## [To-do item]
Reproduce exactly the lines below from the one containing "Interest/Data exchange, the" through the one containing "the PIT entry", including both, and nothing else.

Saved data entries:
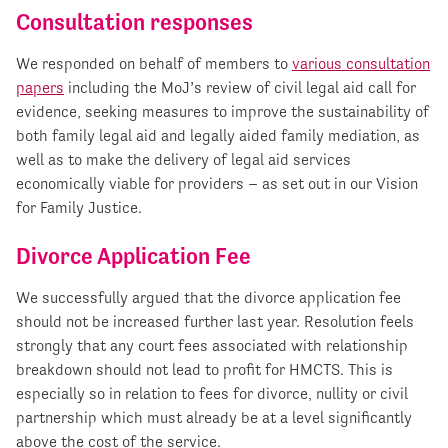
Consultation responses
We responded on behalf of members to
various consultation
papers
including the MoJ’s review of civil legal aid call for
evidence, seeking measures to improve the sustainability of
both family legal aid and legally aided family mediation, as
well as to make the delivery of legal aid services
economically viable for providers – as set out in our Vision
for Family Justice.
Divorce Application Fee
We successfully argued that the divorce application fee
should not be increased further last year. Resolution feels
strongly that any court fees associated with relationship
breakdown should not lead to profit for HMCTS. This is
especially so in relation to fees for divorce, nullity or civil
partnership which must already be at a level significantly
above the cost of the service.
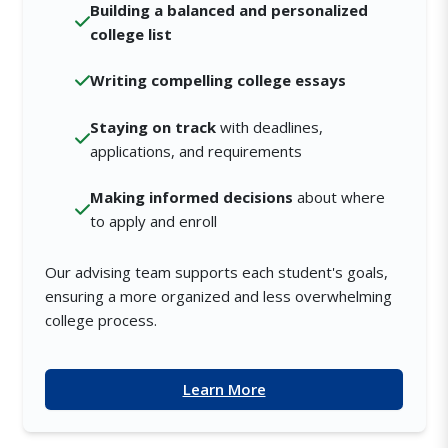
Building a balanced and personalized
college list
Writing compelling college essays
Staying on track
with deadlines,
applications, and requirements
Making informed decisions
about where
to apply and enroll
Our advising team supports each student's goals,
ensuring a more organized and less overwhelming
college process.
Learn More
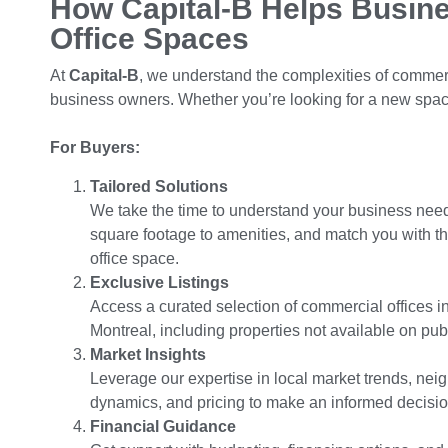
How Capital-B Helps Busin
Office Spaces
At
Capital-B
, we understand the complexities of commerc
business owners. Whether you’re looking for a new space
For Buyers:
Tailored Solutions
We take the time to understand your business need
square footage to amenities, and match you with th
office space.
Exclusive Listings
Access a curated selection of commercial offices i
Montreal, including properties not available on publi
Market Insights
Leverage our expertise in local market trends, ne
dynamics, and pricing to make an informed decisio
Financial Guidance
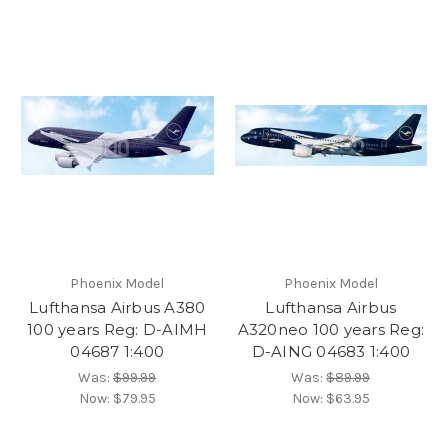
Phoenix Model
Phoenix Model
Lufthansa Airbus A380
Lufthansa Airbus
100 years Reg: D-AIMH
A320neo 100 years Reg:
04687 1:400
D-AING 04683 1:400
Was:
$99.99
Was:
$89.99
Now:
$79.95
Now:
$63.95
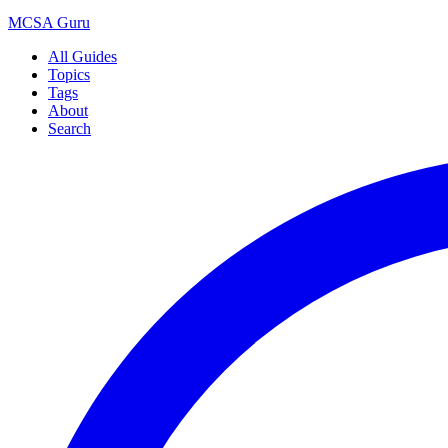
MCSA
Guru
All Guides
Topics
Tags
About
Search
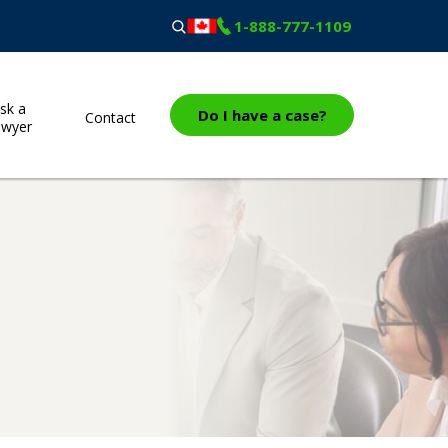
1-888-777-1109
sk a
Do I have a case?
Contact
awyer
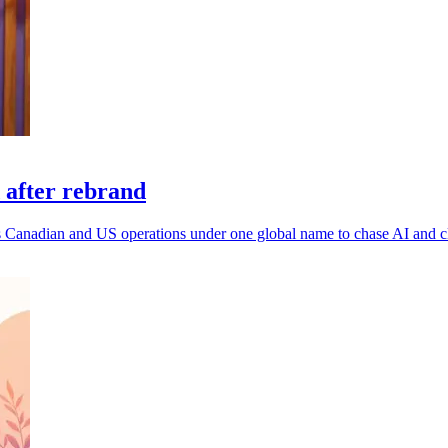
 after rebrand
 its Canadian and US operations under one global name to chase AI and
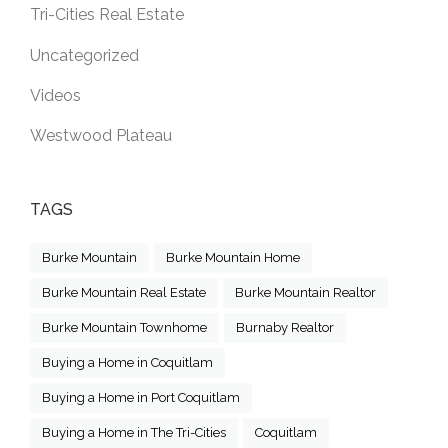
Tri-Cities Real Estate
Uncategorized
Videos
Westwood Plateau
TAGS
Burke Mountain
Burke Mountain Home
Burke Mountain Real Estate
Burke Mountain Realtor
Burke Mountain Townhome
Burnaby Realtor
Buying a Home in Coquitlam
Buying a Home in Port Coquitlam
Buying a Home in The Tri-Cities
Coquitlam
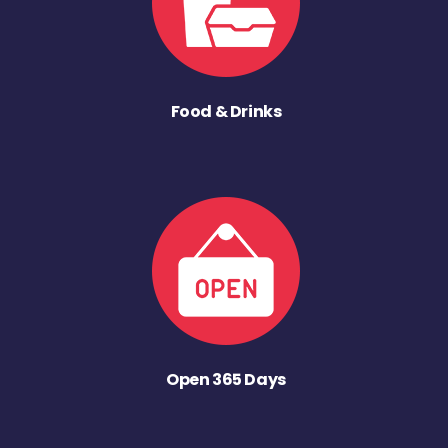
Food & Drinks
Open 365 Days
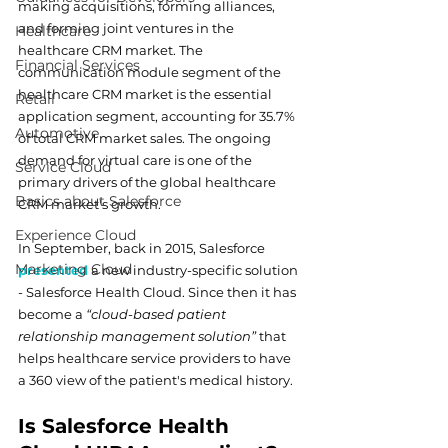
making acquisitions, forming alliances, 
and forming joint ventures in the 
Healthcare
healthcare CRM market. The 
Financial Services
communication module segment of the 
healthcare CRM market is the essential 
Retail
application segment, accounting for 35.7% 
Automotive
of total CRM market sales. The ongoing 
demand for virtual care is one of the 
Service Cloud
primary drivers of the global healthcare 
Basics about Salesforce
CRM market's growth.
Experience Cloud
In September, back in 2015, Salesforce 
Marketing Cloud
presented
 a new industry-specific solution 
- Salesforce Health Cloud. Since then it has 
become a 
“cloud-based patient 
relationship management solution”
 that 
helps healthcare service providers to have 
a 360 view of the patient's medical history.  
Is Salesforce Health 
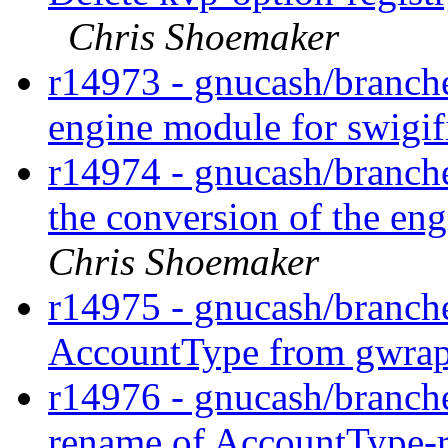
Chris Shoemaker
r14973 - gnucash/branche
engine module for swigif
r14974 - gnucash/branche
the conversion of the en
Chris Shoemaker
r14975 - gnucash/branche
AccountType from gwrap
r14976 - gnucash/branch
rename of AccountType-r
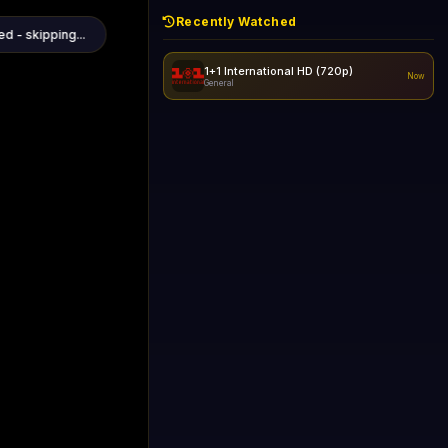
Recently Watched
d - skipping...
1+1 International HD (720p)
Now
General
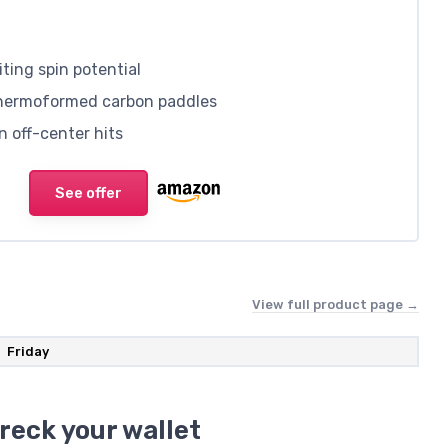
ting spin potential
thermoformed carbon paddles
n off-center hits
See offer
View full product page →
Friday
reck your wallet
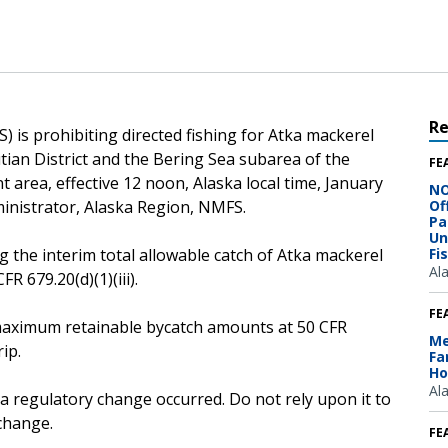
R
 is prohibiting directed fishing for Atka mackerel
utian District and the Bering Sea subarea of the
FE
area, effective 12 noon, Alaska local time, January
NO
inistrator, Alaska Region, NMFS.
Of
Pa
Un
g the interim total allowable catch of Atka mackerel
Fi
Al
R 679.20(d)(1)(iii).
FE
he maximum retainable bycatch amounts at 50 CFR
Me
ip.
Fa
Ho
Al
 a regulatory change occurred. Do not rely upon it to
change.
FE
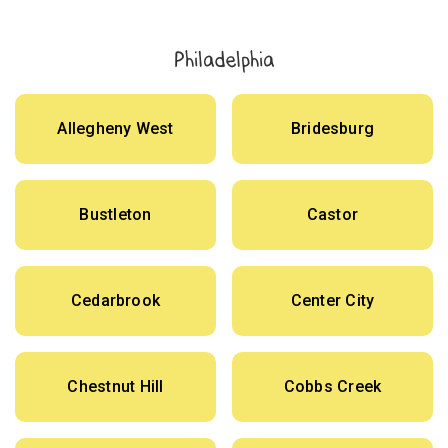
Philadelphia
Allegheny West
Bridesburg
Bustleton
Castor
Cedarbrook
Center City
Chestnut Hill
Cobbs Creek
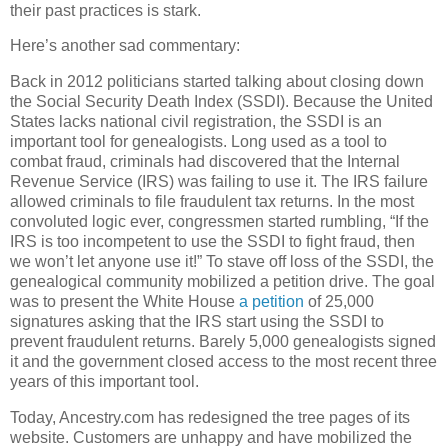
their past practices is stark.
Here’s another sad commentary:
Back in 2012 politicians started talking about closing down
the Social Security Death Index (SSDI). Because the United
States lacks national civil registration, the SSDI is an
important tool for genealogists. Long used as a tool to
combat fraud, criminals had discovered that the Internal
Revenue Service (IRS) was failing to use it. The IRS failure
allowed criminals to file fraudulent tax returns. In the most
convoluted logic ever, congressmen started rumbling, “If the
IRS is too incompetent to use the SSDI to fight fraud, then
we won’t let anyone use it!” To stave off loss of the SSDI, the
genealogical community mobilized a petition drive. The goal
was to present the White House
a petition
of 25,000
signatures asking that the IRS start using the SSDI to
prevent fraudulent returns. Barely 5,000 genealogists signed
it and the government closed access to the most recent three
years of this important tool.
Today, Ancestry.com has redesigned the tree pages of its
website. Customers are unhappy and have mobilized the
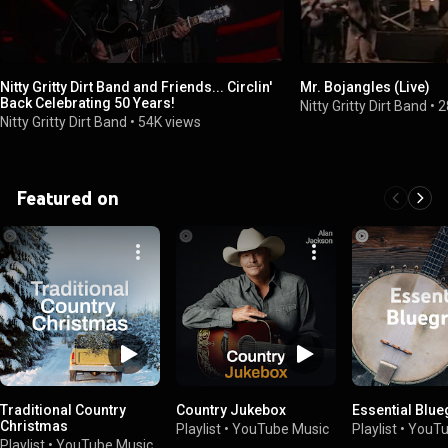
Nitty Gritty Dirt Band and Friends... Circlin'
Mr. Bojangles (Live)
Back Celebrating 50 Years!
Nitty Gritty Dirt Band
•
2
Nitty Gritty Dirt Band
•
54K views
Featured on
Traditional Country
Country Jukebox
Essential Blu
Christmas
Playlist
•
YouTube Music
Playlist
•
YouTu
Playlist
•
YouTube Music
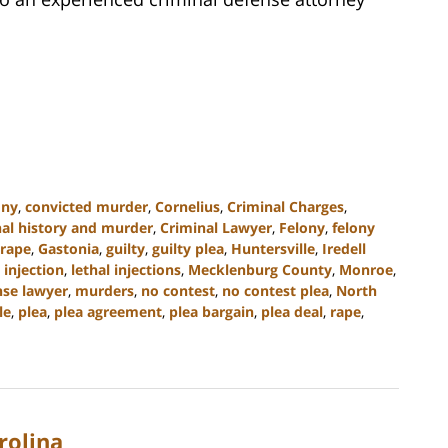
ony
,
convicted murder
,
Cornelius
,
Criminal Charges
,
nal history and murder
,
Criminal Lawyer
,
Felony
,
felony
 rape
,
Gastonia
,
guilty
,
guilty plea
,
Huntersville
,
Iredell
 injection
,
lethal injections
,
Mecklenburg County
,
Monroe
,
se lawyer
,
murders
,
no contest
,
no contest plea
,
North
le
,
plea
,
plea agreement
,
plea bargain
,
plea deal
,
rape
,
rolina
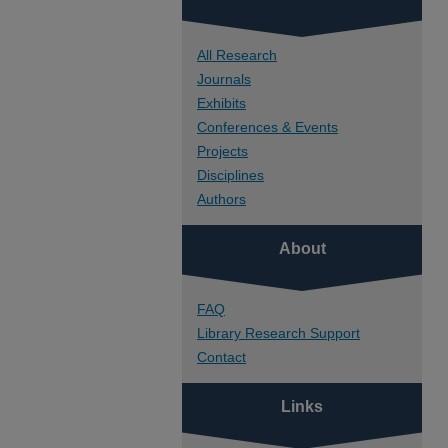
All Research
Journals
Exhibits
Conferences & Events
Projects
Disciplines
Authors
About
FAQ
Library Research Support
Contact
Links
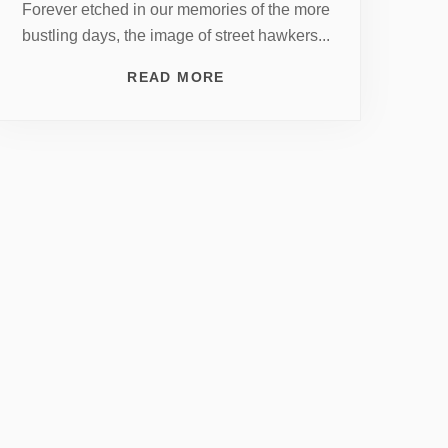
Forever etched in our memories of the more
bustling days, the image of street hawkers...
READ MORE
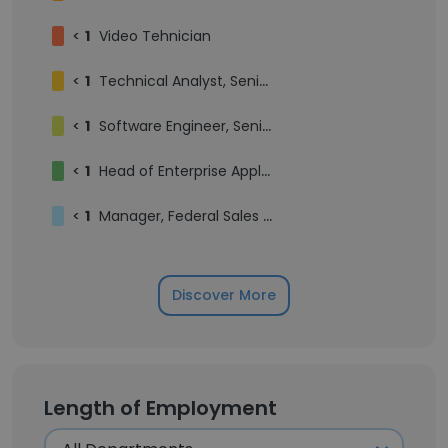
<
1
Video Tehnician
<
1
Technical Analyst, Senior
<
1
Software Engineer, Senior – Web Application Development
<
1
Head of Enterprise Applications (IT)
<
1
Manager, Federal Sales Contracts and Proposals
Discover More
Length of Employment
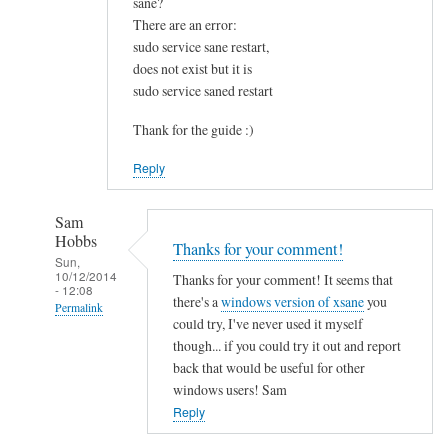
sane?
u
There are an error:
n
sudo service sane restart,
d
does not exist but it is
t
sudo service saned restart
h
i
Thank for the guide :)
s
Reply
v
e
r
Sam
Hobbs
y
Thanks for your comment!
Sun,
h
10/12/2014
Thanks for your comment! It seems that
- 12:08
e
there's a
windows version of xsane
you
Permalink
l
could try, I've never used it myself
p
In
though... if you could try it out and report
f
reply
back that would be useful for other
u
to
windows users! Sam
l
I
Reply
.
s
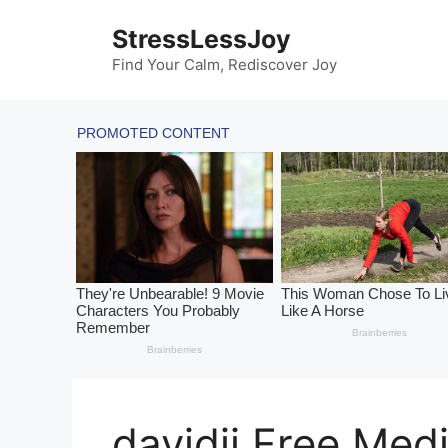
Skip
StressLessJoy
to
content
Find Your Calm, Rediscover Joy
davidji Free Med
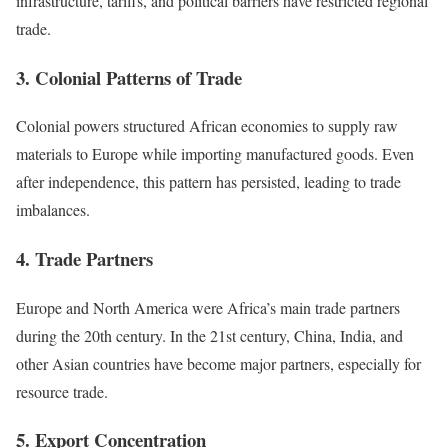
infrastructure, tariffs, and political barriers have restricted regional
trade.
3. Colonial Patterns of Trade
Colonial powers structured African economies to supply raw
materials to Europe while importing manufactured goods. Even
after independence, this pattern has persisted, leading to trade
imbalances.
4. Trade Partners
Europe and North America were Africa’s main trade partners
during the 20th century. In the 21st century, China, India, and
other Asian countries have become major partners, especially for
resource trade.
5. Export Concentration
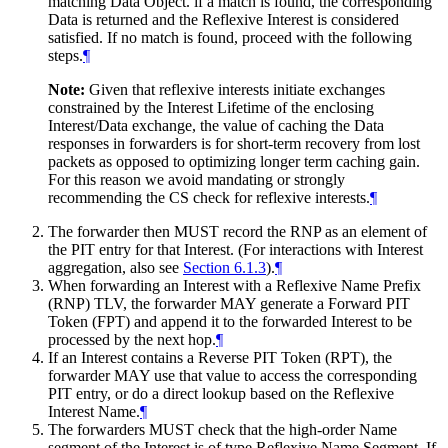
matching Data Object. if a match is found, the corresponding
Data is returned and the Reflexive Interest is considered
satisfied. If no match is found, proceed with the following
steps.
¶
Note:
Given that reflexive interests initiate exchanges
constrained by the Interest Lifetime of the enclosing
Interest/Data exchange, the value of caching the Data
responses in forwarders is for short-term recovery from lost
packets as opposed to optimizing longer term caching gain.
For this reason we avoid mandating or strongly
recommending the CS check for reflexive interests.
¶
The forwarder then MUST record the RNP as an element of
the PIT entry for that Interest. (For interactions with Interest
aggregation, also see
Section 6.1.3
).
¶
When forwarding an Interest with a Reflexive Name Prefix
(RNP) TLV, the forwarder MAY generate a Forward PIT
Token (FPT) and append it to the forwarded Interest to be
processed by the next hop.
¶
If an Interest contains a Reverse PIT Token (RPT), the
forwarder MAY use that value to access the corresponding
PIT entry, or do a direct lookup based on the Reflexive
Interest Name.
¶
The forwarders MUST check that the high-order Name
segment of the Interest is of type Reflexive Name Segment. If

## [Solution for this task]
Interest/Data exchange, the value of caching the Data
responses in forwarders is for short-term recovery from lost
packets as opposed to optimizing longer term caching gain.
For this reason we avoid mandating or strongly
recommending the CS check for reflexive interests.
¶
The forwarder then MUST record the RNP as an element of
the PIT entry for that Interest. (For interactions with Interest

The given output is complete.